Nigel Whitbread was lead architect for the Grenfell Tower. In an interview with Constantine Gras, quoted in the Guardian, he said that "he was born in Kenton, his parents had a grocers shop on St Helen's Gardens, North Kensington. He was educated at Sloane Grammar school and then got a position with the architects Douglas Stephen and Partners, who though small were applying the principles of Le Corbusier and the modernists." He worked alongside Kenneth Frampton who was the Technical Editor of the journal Architectural Design; and Elia Zenghelis and Bob Maxwell. He moved to work for Clifford Wearden after the basic plan for Lancaster West Estate had been established. He later worked for 30 years until his retirement at Aukett Associates. Around 2016 he became involved with local residents association drawing up the St Quintin and Woodlands Neighbourhood Plan. This included the Imperial West site in Hammersmith and Fulham.
Grenfell Action GroupEdit
A residents' organisation, Grenfell Action Group (GAG), published a blog in which it highlighted major safety problems. In the last four years they published 10 warnings criticising fire safety and maintenance practices at Grenfell Tower.

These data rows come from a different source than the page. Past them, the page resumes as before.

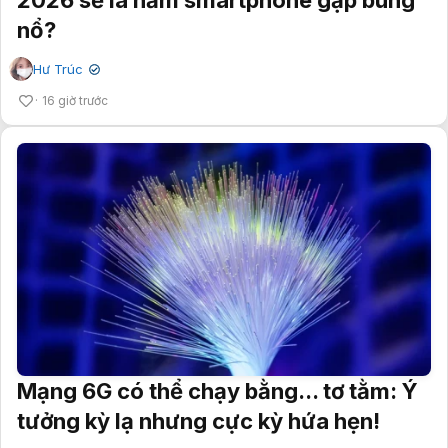
nổ?
Hư Trúc
✔
16 giờ trước
Mạng 6G có thể chạy bằng... tơ tằm: Ý
tưởng kỳ lạ nhưng cực kỳ hứa hẹn!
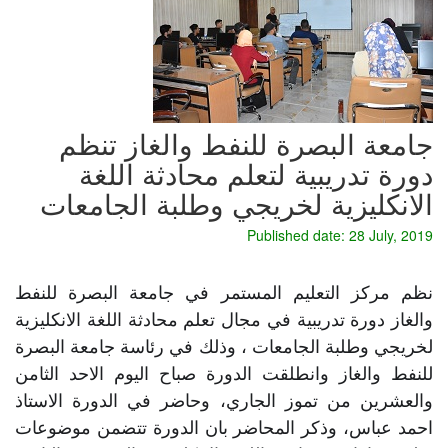
جامعة البصرة للنفط والغاز تنظم
دورة تدريبية لتعلم محادثة اللغة
الانكليزية لخريجي وطلبة الجامعات
Published date: 28 July, 2019
نظم مركز التعليم المستمر في جامعة البصرة للنفط 
والغاز دورة تدريبية في مجال تعلم محادثة اللغة الانكليزية 
لخريجي وطلبة الجامعات ، وذلك في رئاسة جامعة البصرة 
للنفط والغاز وانطلقت الدورة صباح اليوم الاحد الثامن 
والعشرين من تموز الجاري، وحاضر في الدورة الاستاذ 
احمد عباس، وذكر المحاضر بان الدورة تتضمن موضوعات 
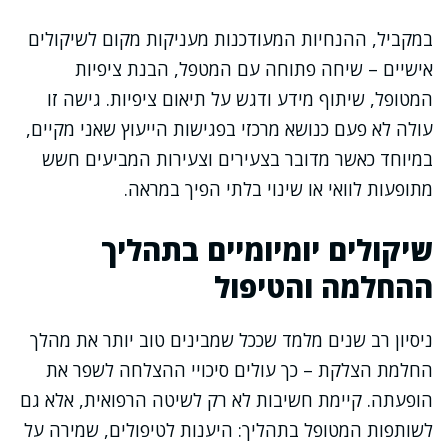
במקביל, ההנחיות המעודכנות מעניקות מקום לשיקולים
אישיים – שיחה פתוחה עם המטפל, הבנת ציפיות
המטופל, שיתוף מידע ודגש על תיאום ציפיות. גישה זו
עולה לא פעם כנושא מרכזי בפגישות הייעוץ שאני מקיים,
במיוחד כאשר מדובר בצעירים וצעירות המביעים חשש
מתופעות לוואי או שינוי בלתי הפיך במראה.
שיקולים יומיומיים בתהליך
ההחלמה והטיפול
ניסיון רב שנים מלמד שככל שמבינים טוב יותר את מהלך
החלמת הצלקת – כך עולים סיכויי ההצלחה לשפר את
הופעתה. קיימת חשיבות לא רק לשיטה הרפואית, אלא גם
לשותפות המטופל בתהליך: היענות לטיפולים, שמירה על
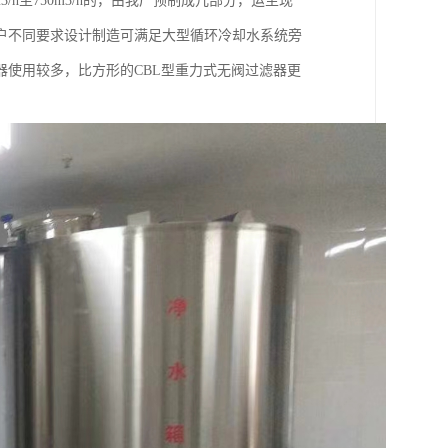
m3/h至750m3/h的，由我厂预制成几部分，运至现
户不同要求设计制造可满足大型循环冷却水系统旁
器使用较多，比方形的CBL型重力式无阀过滤器更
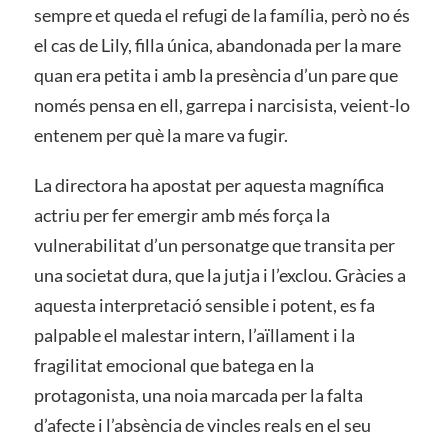
sempre et queda el refugi de la família, però no és
el cas de Lily, filla única, abandonada per la mare
quan era petita i amb la presència d’un pare que
només pensa en ell, garrepa i narcisista, veient-lo
entenem per què la mare va fugir.
La directora ha apostat per aquesta magnífica
actriu per fer emergir amb més força la
vulnerabilitat d’un personatge que transita per
una societat dura, que la jutja i l’exclou. Gràcies a
aquesta interpretació sensible i potent, es fa
palpable el malestar intern, l’aïllament i la
fragilitat emocional que batega en la
protagonista, una noia marcada per la falta
d’afecte i l’absència de vincles reals en el seu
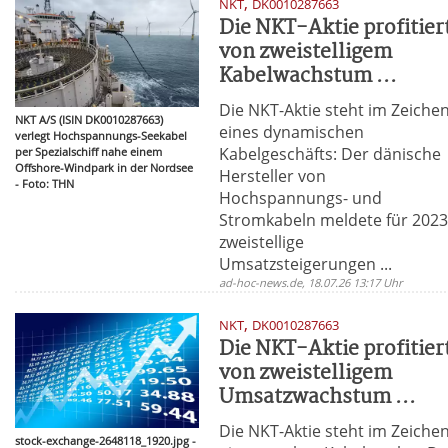
,
NKT
DK0010287663
Die NKT-Aktie profitier
von zweistelligem
Kabelwachstum ...
Die NKT-Aktie steht im Zeiche
NKT A/S (ISIN DK0010287663)
eines dynamischen
verlegt Hochspannungs-Seekabel
Kabelgeschäfts: Der dänische
per Spezialschiff nahe einem
Offshore-Windpark in der Nordsee
Hersteller von
- Foto: THN
Hochspannungs- und
Stromkabeln meldete für 202
zweistellige
Umsatzsteigerungen ...
ad-hoc-news.de, 18.07.26 13:17 Uhr
,
NKT
DK0010287663
Die NKT-Aktie profitier
von zweistelligem
Umsatzwachstum ...
Die NKT-Aktie steht im Zeiche
stock-exchange-2648118_1920.jpg -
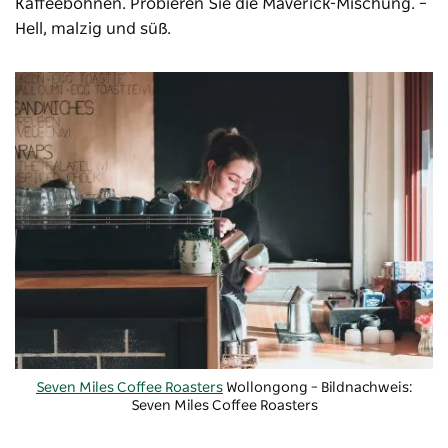
Kaffeebohnen. Probieren Sie die Maverick-Mischung. –
Hell, malzig und süß.
Seven Miles Coffee Roasters
Wollongong – Bildnachweis:
Seven Miles Coffee Roasters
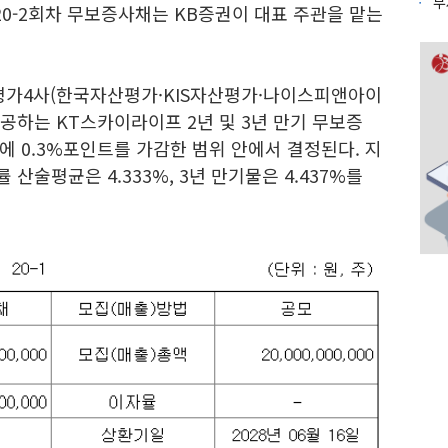
0-2회차 무보증사채는 KB증권이 대표 주관을 맡는
가4사(한국자산평가·KIS자산평가·나이스피앤아이
공하는 KT스카이라이프 2년 및 3년 만기 무보증
 0.3%포인트를 가감한 범위 안에서 결정된다. 지
 산술평균은 4.333%, 3년 만기물은 4.437%를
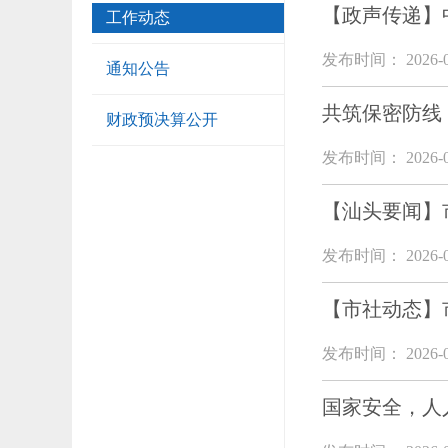
【政声传递】
工作动态
发布时间： 2026-0
通知公告
共筑保密防线
财政预决算公开
发布时间： 2026-0
【汕头要闻】
发布时间： 2026-0
【市社动态】
发布时间： 2026-0
国家安全，人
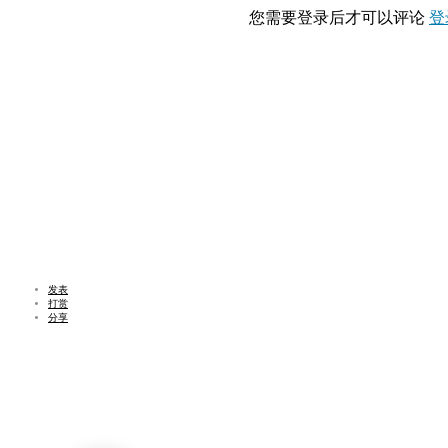
您需要登录后才可以评论
登
发表
打赏
分享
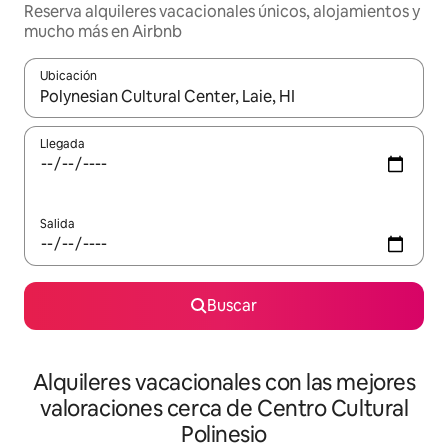
Reserva alquileres vacacionales únicos, alojamientos y
mucho más en Airbnb
Ubicación
Cuando los resultados estén disponibles, navega con las teclas d
Llegada
Salida
Buscar
Alquileres vacacionales con las mejores
valoraciones cerca de Centro Cultural
Polinesio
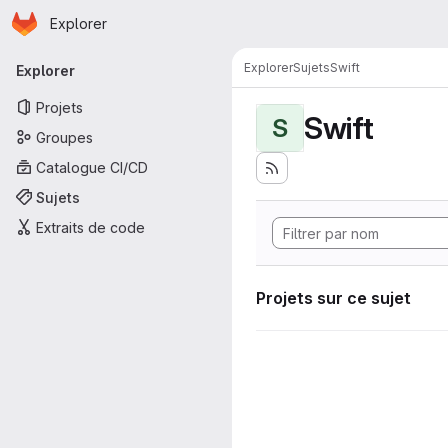
Page d'accueil
Passer au contenu principal
Explorer
Navigation principale
Explorer
Sujets
Swift
Explorer
Projets
Swift
S
Groupes
Catalogue CI/CD
Sujets
Extraits de code
Projets sur ce sujet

- In 2013, the group published a 2012 fire risk assessment done by a TMO Health and Safety Officer which recorded safety concerns. Firefighting equipment at the tower had not been checked for up to four years; on-site fire extinguishers had expired, and some had the word "condemned" written on them because they were so old. GAG documented its attempts to contact KCTMO management; they also alerted the council Cabinet Member for Housing and Property but said they never received a reply from him or his deputy.
- In July 2013, the council threatened the group's blogger with legal action, accusing them of "defamatory behaviour" and "harassment".
- In January 2016, GAG warned that people might be trapped in the building if a fire broke out, pointing out that the building had only one entrance and exit, and corridors that were allowed to fill with rubbish, such as old mattresses. GAG published an online article attacking KCTMO as an "evil, unprincipled, mini-mafia" and accusing the council of ignoring health and safety laws. In the blog post, they warned that "only a catastrophic event" would "expose the ineptitude and incompetence of [KCTMO]" and "bring an end to the dangerous living conditions and neglect of health and safety legislation" at the building, adding, "[We] predict that it won't be long before the words of this blog come back to haunt the KCTMO management and we will do everything in our power to ensure that those in authority know how long and how appallingly our landlord has ignored their responsibility to ensure the health and safety of their tenants and leaseholders. They can't say that they haven't been warned!"
Emergency services received the first report of the fire at 00:54 local time and it burned for around 24 hours. Initially hundreds of firefighters and 45 fire engines were involved in efforts to control the fire, with many firefighters continuing to attempt to control pockets of fire on the higher floors after most of the rest of the building had been gutted. Residents of surrounding buildings were evacuated due to concerns that the tower could collapse, though the building was later determined to be structurally sound.
The remains of the tower will be removed, starting in 2018. Until then, the exterior will be covered in a protective wrap to assist remaining forensic investigations. The Government, the Kensington and Chelsea Council, and the Grenfell United survivors group have agreed that once the investigation is over, the demolished tower will be replaced by a memorial to the victims. The survivors will be allowed to "...guide the way future decisions are made" about the tower site and memorial.